Alternative Investment Returns and Distributions
Alternative investment returns typically deviate from a normal distribution. This necessitates using different measures of risk and return than those used for more traditional asset classes. For example, the standard deviation, a common measure of risk for traditional investments, might not be appropriate for alternative investments due to their non-normal return distributions. Such distributions might be characterized as J-shaped density models or Weibull distributions.
The following table provides an example of parameters for a non-normal distribution function as mentioned in the technical draft:
| Distribution Parameter | Value |
|---|---|
| Location parameter | 10 |
| Scale parameter | 15 |
| Shape parameter | 0.5 |
Comparability with Traditional Asset Classes
Traditional asset classes, such as public equity and debt securities, are standardized claims that do not require any further capital commitments and provide identical claims to periodic cash flows. If you buy shares of a company like Apple or Microsoft, you are entitled to a share of the company’s profits in the form of dividends. Similarly, if you buy a bond issued by a company or a government, you are entitled to receive periodic interest payments and the return of the principal amount at the end of the bond’s term.

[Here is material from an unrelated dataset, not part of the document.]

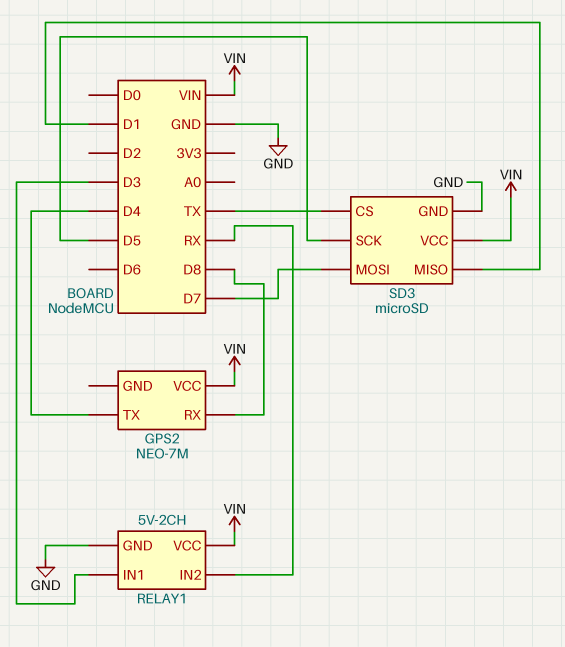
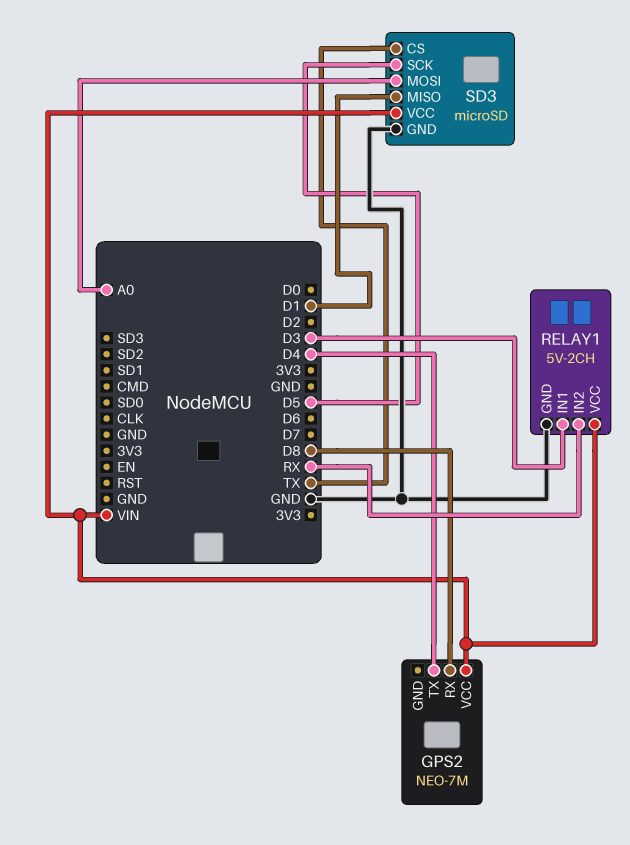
SD3 pin MOSI: D7 -> A0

The prices of these publicly traded securities are often continuously quoted on stock exchanges, making it easy to compare their performance over a specific period. Large peer groups of similar investments are available, and common indexes like the S&P 500 or the FTSE 100 are used to benchmark returns. This makes the performance appraisal of publicly traded securities straightforward to implement and evaluate.
On the other hand, alternative investments are customized investments. Their distinctive features complicate the performance appraisal between investments and across asset classes. These features include the timing of cash inflows and outflows for specific investments, the use of borrowed funds, and the valuation of individual portfolio positions over specific phases of the investment life cycle.